= First Field Army =

Chinese Communist Party military formation

The First Field Army of the Chinese Communist Party was a military formation in the last stages of the Chinese Civil War (1949–1950).

The Northwest Field Army was originally under the command of Peng Dehuai with He Long and Xi Zhongxun as political commissars, which originally operated in Shanxi, Shaanxi, and Ningxia. It was 175,000 strong; most of its soldiers had been under the command of He Long during the war against Japan. He then became Peng's second-in-command. Peng's notable subordinates in the Northwest Field Army included Zhang Zongxun and Wang Zhen.

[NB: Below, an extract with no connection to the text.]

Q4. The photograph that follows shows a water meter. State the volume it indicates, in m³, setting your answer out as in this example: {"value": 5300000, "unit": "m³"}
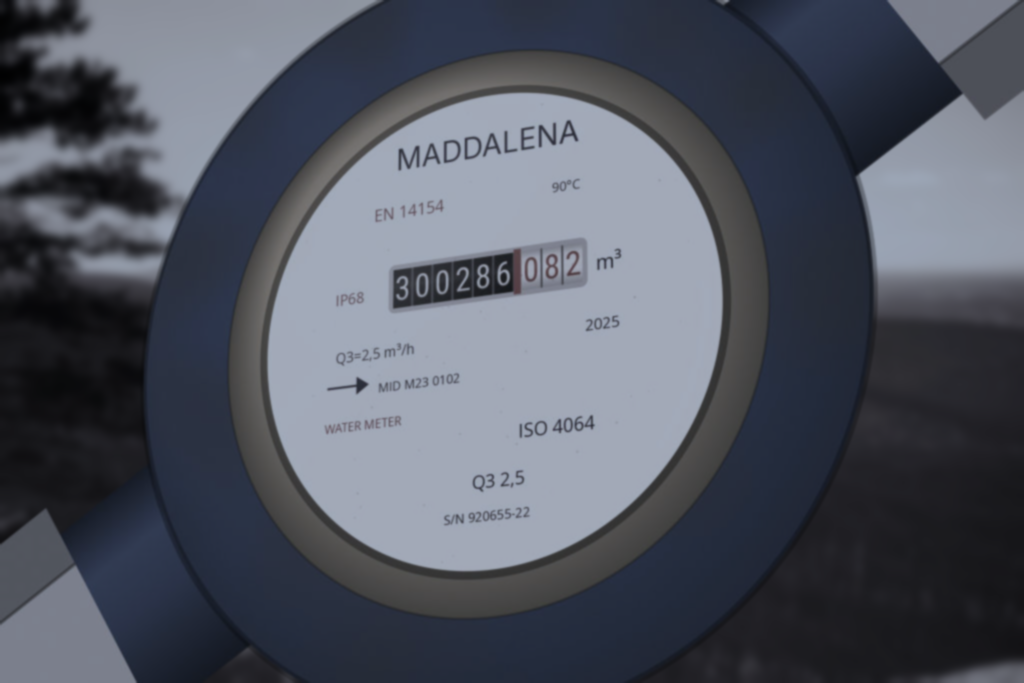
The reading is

Peng's forces were the most poorly armed of the newly re-organized army but were responsible for the area around the Chinese Communist Party (CCP) revolutionary base area, Yan'an. In March 1947, Kuomintang General Hu Zongnan, invaded the area with 260,000 soldiers. Hu's forces were among the best-trained and most well-supplied Nationalist units, but Xiong Xianghui, one of Zhou Enlai's spies, was able to provide Peng with information about Hu's strategic plans, his forces' troop distributions, strength, and positions, and details about the air cover available to Hu. Peng was forced to abandon Yan'an in late March but resisted Hu's forces long enough for Mao and other senior party leaders to evacuate safely. Mao wanted Peng to provoke a decisive confrontation with Hu immediately, but Peng dissuaded him. By April, Mao agreed that Peng's objective was to "keep the enemy on the run... tire him out completely, reduce his food supplies, and then look for an opportunity to destroy him."

On January 15, 1949, the CCP Central Military Commission decided to reorganize the regional armies of the PLA into four field armies.

On February 1, 1949, the joint defense military area command covering the Shaanxi, Gansu, Ningxia, Shanxi and Suiyuan provinces was renamed the Northwest Military Area Command and the Northwest Field Army was renamed the First Field Army of the PLA.

The forces in Northwest China were designated the First Field Army, with Peng Dehuai as commander and also serving as political commissar. The First Field Army was to comprise the 1st Corps Army and 2nd Corps Army, and totalled 134,000 men. After 1949, the First Field Army controlled five provinces - Shaanxi, Gansu, Qinghai, Ningxia, and Xinjiang.

Among forces associated with the Field Field Army were the First Army (1st, 2nd, and 7th Corps), Second Army (3rd, 4th, and 6th Corps), Nineteenth Army (63rd, 64th, and 65th Corps), Shaanxi Military Region, Ningxia Military Region, Qinghai Military Region, and forces in Xinjiang - the 5th Corps, and the Twenty-Second Army under Tao Zhiyue, with the 9th Corps and the 7th and 8th Cavalry Divisions.

Swaine, citing Witson, wrote in 1992 that '..most former units of the First FA were either deactivated after the Korean War, reassigned
as replacements for Korean War units associated with other field armies, or redesignated..' (becoming units of the Xinjiang Production and Construction Corps). Swaine goes on to say that '..The few remaining First FA combat units were transferred out of the region, to areas such as Central China or Tibet.' The best elements of the 4th Corps were reorganised as the 11th Division, which entered Tibet in 1962 and has remained there ever since. In recent years this formation has been referred to as a Highland Motorised Infantry Division.

William Witson argued, in his pathbreaking work on PLA factions, The Chinese High Command (1972), that personal relationships within the five 'field army systems' '..served as the foundations for a geographically based pattern of factional affiliations within the overall structure of communist power.' Swaine, writing in 1992, noted that these relationships had deteriorated significantly. Swaine argued that few senior military leaders from the 'First Field Army system', as he put it, survived by 1992.